Table 8.8 Uncertainty assessment of different hydrological multi-model ensembles

The CBMA and CBP-BMA methods are two flexible and robust approaches to estimate uncertainty regarding the optimal bandwidth and average deviation amplitude. They have an intuitive and simple structure conditional on several model simulations by the integration of BMA and copula tools, which makes this method promising to derive uncertainty. The difference between them reflected in the procedure of processing posterior distribution. Further improvement might be realized through the weight allocation for each model or the nonparametric posterior distribution.

8.4 Conclusion

Hydrological forecasting services are trending toward providing users with probabilistic forecasting, and adequate assessment of uncertainty forecasts is an important issue and task. A copula-based HUP for probabilistic forecasting and CBP-BMA method for evaluating uncertainties of hydrologic multi-model ensembles are proposed. Three Gorges Reservoir (TGR) and Mumahe basins are selected as case studies. The main conclusions are summarized as follows:

  1. (1)

    The output of the HUP is a posterior distribution of the process, conditional upon the deterministic forecast. This posterior distribution provides the complete and well-calibrated characterization of uncertainty needed by rational decision makers who use formal decision models and by information providers who want to extract various forecast products for their customers (e.g., quantiles with specified exceedance probabilities, prediction intervals with specified inclusion probabilities, probabilities of exceedance for specified thresholds).

  2. (2)

    Based on copula function, the prior density and likelihood function of the HUP are explicitly expressed, and the corresponding posterior density and distribution can be obtained using the Monte Carlo sampling technique.
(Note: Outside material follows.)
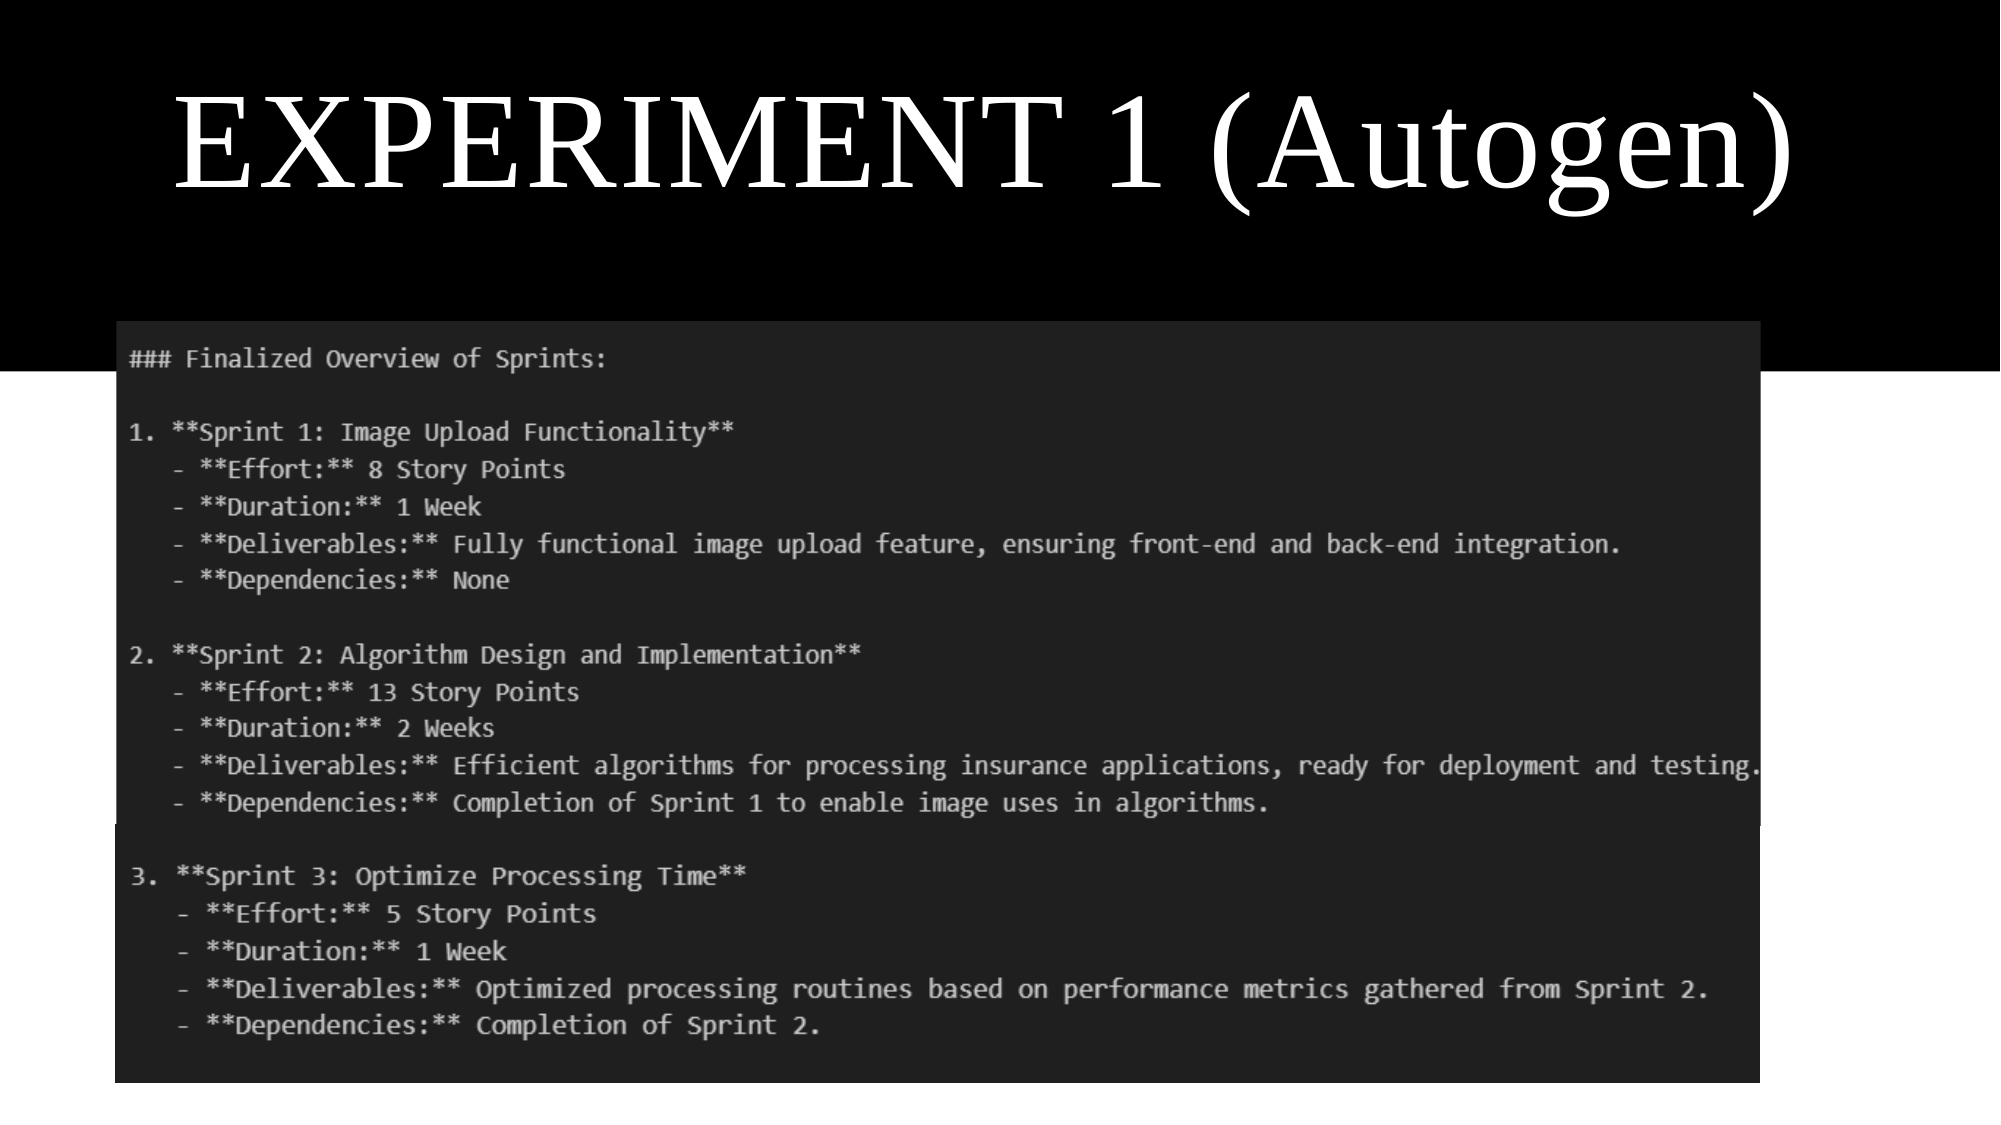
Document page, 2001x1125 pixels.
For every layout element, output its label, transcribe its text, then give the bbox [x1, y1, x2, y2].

title Experiment 1 (Autogen) [157, 52, 1842, 234]
picture [115, 321, 1761, 1083]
This copula-based HUP can be implemented in the original space directly without a data transformation procedure into Gaussian space and allows for any form of marginal distribution of predictand and the deterministic forecast variable, and a nonlinear and heteroscedastic dependence structure.

  3. (3)

    The proposed copula-based HUP is comparable to the meta-Gaussian HUP regarding the posterior median forecasts. It is also shown that probabilistic forecasts produced by the copula-based HUP have slightly higher reliability and lower resolution compared with the meta-Gaussian HUP. According to the CRPS value, it is found that both HUPs are superior to deterministic forecasts which highlight the effectiveness of probabilistic forecasts, and the copula-based HUP is marginally better than the meta-Gaussian HUP.

  4. (4)

    Deterministic results of different multi-model ensembles outperform those of the individual model. The CBMA and CBP-BMA methods slightly outperform BMA method regarding NSE, DRMS, and KGE. When the CBMA method is used as a reference, the CBP-BMA method can improve the NSE and KGE and enlarge DRMS values. Underestimation of all individual models may cause negative bias of ensemble multi-model.

  5. (5)

    The combination of containing ratio and bandwidth index demonstrates the probabilistic model performance with the auxiliary index-average deviation amplitude. It is found that containing ratio is approximately equal to the percentage of the confidence interval. The CBMA or CBP-BMA methods outperform BMA method regarding evaluation criteria with a high containing ratio, small uncertainty, and average deviation amplitude.